L’ouvrage “Découverte de la matière et de la technique”[14] de Coué et Vignes (1995) se propose comme un outil pédagogique destiné aux enseignants pour les guider dans la mise en oeuvre de démarches en sciences et technologie à l’école primaire.
Écrits scientifiques
L’article de Andreucci et Ginestié (2002) montre que les élèves du secondaire inférieur (collège, France) ont une représentation restreinte du concept d’« objet technique », souvent cantonné aux nouvelles technologies, à l’audiovisuel, à l’électroménager, etc. mais que beaucoup d’autres objets ne semblent pas être identifiés comme « techniques » (la flûte, le pull, etc.). Cet article peut aussi éclairer les pratiques en primaire.
Dans son dossier, Lebeaume (2019) propose d’éclairer les statuts et fonctions des objets et systèmes techniques dans l’enseignement obligatoire. Il revient sur l’évolution des contenus des programmes en éducation technologique depuis les années soixante et décrit le processus de scolarisation dont ces contenus font l’objet.
Dans sa thèse, Lasson (2007) étudie les ruptures et continuités dans le choix des objets et dans les dispositifs d’enseignement en lien avec la familiarisation pratique aux objets techniques au cours de la scolarité, de la maternelle au collège.
Chatoney (2005) présente une étude visant à montrer l’intérêt d’une approche croisant les niveaux fonctionnel, structurel et technique d’un objet. Cette recherche a été menée chez des élèves de 6-7 ans autour d’un projet de réalisation d’un moulinet de foire.
Pistes de réflexion pour les TFE et mémoires
S’intéresser aux apprentissages liés à l’études des objets à l’école primaire, c’est par exemple :
- questionner la place de la manipulation dans une démarche d’exploration des objets ;
- s’interroger sur les objets pertinents à explorer pour dégager les premiers apprentissages en technologie ;
- s’interroger sur le rôle du langage dans la construction des apprentissages liés aux objets techniques ;
- questionner les pratiques autour de l’exploration de ces objets permettant de développer une posture de chercheur chez les élèves ;
- s’interroger sur l’intérêt de travailler en pluridisciplinarité autour de ces objets techniques ;
- etc.
[1] Lasson, C. (2007). Ruptures et continuités dans la familiarisation pratique en technologie de l’école pré-élémentaire au collège [thèse de doctorat, Ecole normale supérieure de Chachan]. URL : https://tel.archives-ouvertes.fr/tel-00133502/
[2] Zaid, A., Bisault, J., & Le Bourgeois, R. (2019). Présentation du numéro. Recherches en didactiques, (1), 5-10.

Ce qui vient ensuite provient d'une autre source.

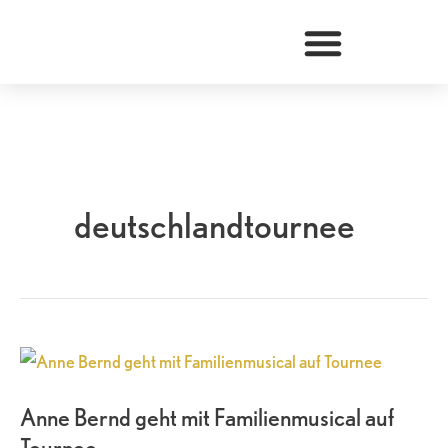
Zum
Inhalt
springen
deutschlandtournee
Anne
Bernd
Anne Bernd geht mit Familienmusical auf
geht
Tournee
mit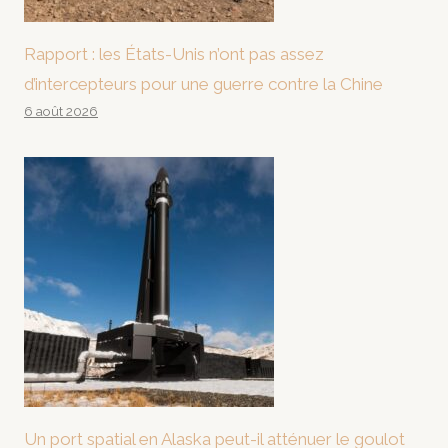
Rapport : les États-Unis n’ont pas assez
d’intercepteurs pour une guerre contre la Chine
6 août 2026
Un port spatial en Alaska peut-il atténuer le goulot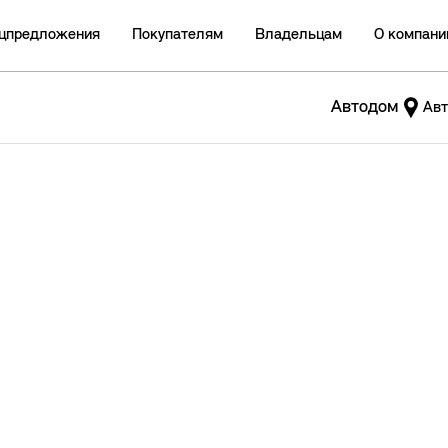
цпредложения
Покупателям
Владельцам
О компани
Автодом
Авт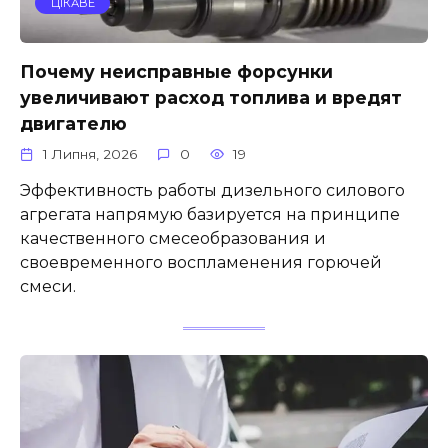
ЦІКАВЕ
Почему неисправные форсунки
увеличивают расход топлива и вредят
двигателю
1 Липня, 2026
0
19
Эффективность работы дизельного силового
агрегата напрямую базируется на принципе
качественного смесеобразования и
своевременного воспламенения горючей
смеси.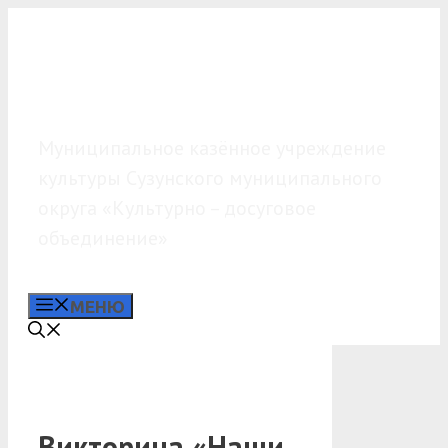
Перейти
к
содержимому
МКУК «КДО»
Муниципальное казённое учреждение
культуры Сузунского муниципального
округа «Культурно – досуговое
объединение»
МЕНЮ
Викторина «Наши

[3] Bonnard, J. (2016). Découvrir le monde des objets: former des chercheurs dès l’école maternelle. Chronique sociale, p. 53-54.
[4] Lebeaume, J. (2019). Objets puis systèmes techniques au programme: éclairages pour une discussion de leurs statuts et de leurs fonctions dans l’enseignement. Recherches en didactiques, (1), 11-24.

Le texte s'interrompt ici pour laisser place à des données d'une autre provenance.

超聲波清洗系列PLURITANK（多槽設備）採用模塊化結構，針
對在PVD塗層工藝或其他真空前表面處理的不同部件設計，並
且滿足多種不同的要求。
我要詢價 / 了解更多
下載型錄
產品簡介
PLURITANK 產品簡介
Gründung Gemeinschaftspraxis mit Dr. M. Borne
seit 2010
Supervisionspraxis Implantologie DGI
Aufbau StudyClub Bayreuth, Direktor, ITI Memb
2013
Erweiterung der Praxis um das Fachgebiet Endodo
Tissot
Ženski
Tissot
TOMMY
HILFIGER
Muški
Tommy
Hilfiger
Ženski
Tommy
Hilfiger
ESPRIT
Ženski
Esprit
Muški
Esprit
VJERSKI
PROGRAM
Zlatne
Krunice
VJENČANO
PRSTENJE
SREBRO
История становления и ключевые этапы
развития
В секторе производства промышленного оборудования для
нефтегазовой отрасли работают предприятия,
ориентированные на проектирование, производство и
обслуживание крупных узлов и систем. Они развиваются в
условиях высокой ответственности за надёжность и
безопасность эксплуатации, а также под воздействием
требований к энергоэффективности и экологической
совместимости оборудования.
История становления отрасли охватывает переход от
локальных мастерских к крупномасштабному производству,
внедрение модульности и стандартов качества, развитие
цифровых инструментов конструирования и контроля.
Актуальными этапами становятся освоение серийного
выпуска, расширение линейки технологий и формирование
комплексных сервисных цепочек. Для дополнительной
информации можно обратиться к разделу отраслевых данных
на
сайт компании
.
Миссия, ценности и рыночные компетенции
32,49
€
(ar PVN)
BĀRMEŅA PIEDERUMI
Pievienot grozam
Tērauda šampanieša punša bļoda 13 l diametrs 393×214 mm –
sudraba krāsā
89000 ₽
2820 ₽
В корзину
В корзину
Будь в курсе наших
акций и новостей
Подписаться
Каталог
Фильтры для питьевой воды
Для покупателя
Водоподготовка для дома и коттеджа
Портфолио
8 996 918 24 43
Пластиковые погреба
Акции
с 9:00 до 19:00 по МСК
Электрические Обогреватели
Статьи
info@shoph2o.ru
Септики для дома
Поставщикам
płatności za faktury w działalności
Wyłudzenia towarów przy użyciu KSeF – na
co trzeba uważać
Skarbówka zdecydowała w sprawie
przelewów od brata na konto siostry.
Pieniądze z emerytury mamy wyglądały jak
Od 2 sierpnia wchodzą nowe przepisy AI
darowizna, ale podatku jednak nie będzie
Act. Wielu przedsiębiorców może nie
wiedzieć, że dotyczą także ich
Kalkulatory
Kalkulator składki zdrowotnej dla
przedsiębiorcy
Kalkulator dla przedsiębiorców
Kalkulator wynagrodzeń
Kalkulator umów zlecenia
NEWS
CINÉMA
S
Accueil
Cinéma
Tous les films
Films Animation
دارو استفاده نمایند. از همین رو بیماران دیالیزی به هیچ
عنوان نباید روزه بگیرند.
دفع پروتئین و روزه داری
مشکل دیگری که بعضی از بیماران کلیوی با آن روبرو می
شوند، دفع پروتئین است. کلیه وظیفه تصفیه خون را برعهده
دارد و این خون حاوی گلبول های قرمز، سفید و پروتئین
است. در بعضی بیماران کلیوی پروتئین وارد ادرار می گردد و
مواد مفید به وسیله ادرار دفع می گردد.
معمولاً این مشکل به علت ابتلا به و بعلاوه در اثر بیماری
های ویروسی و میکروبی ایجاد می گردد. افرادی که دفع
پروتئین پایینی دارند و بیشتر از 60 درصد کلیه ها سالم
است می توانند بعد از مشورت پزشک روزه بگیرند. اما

[5] Cloix, C. et Barraud F. (2010). Les outils de l’écolier au quotidien ; découverte du monde des objets. Cycles 1 et 2. Scéren.
[6] Bisault, J. (2014). Moments d’éducation scientifique à l’école maternelle et rencontre avec des objets du quotidien. Skholê, (2), 9-18.
[7] Charles, F. (2021). Graines de scientifiques à la maternelle. Explorer le monde du vivant, des objets et de la matière. EDP Sciences.
[8] Caty-Leslé, R. et Ferrerons, M. (2007). La technologie. Cahiers pédagogiques, n°455, pp.9-64.
[9] Ullrich, H., Klante, D., & Duch-Philippe, F. (1975). Initiation technologique de la maternelle à l’école élémentaire. OCDL.
[10] Thouin, M. (2006). Résoudre des problèmes scientifiques et technologiques au préscolaire et au primaire. Editions Multimondes.
[11] Tavernier, R., & Pierrard, M. A. (2009). Enseigner les sciences expérimentales à l’école élémentaire: physique et technologie. Bordas.
[12] Bédart-Naji, E. (2000). La technologie au cycle 3. « Pratiques de classe ». Retz.
[13] Vérillon, P., Ginestié J., Hostein, B., Lebeaume, J. et Leroux, P. (2005). Produire en technologie à l’école et au collège. Institut National de Recherche Pédagogique.
[14] Coué, A. et Vignes, M. (1995). Découverte de la matière et de la technique. Hachette Education.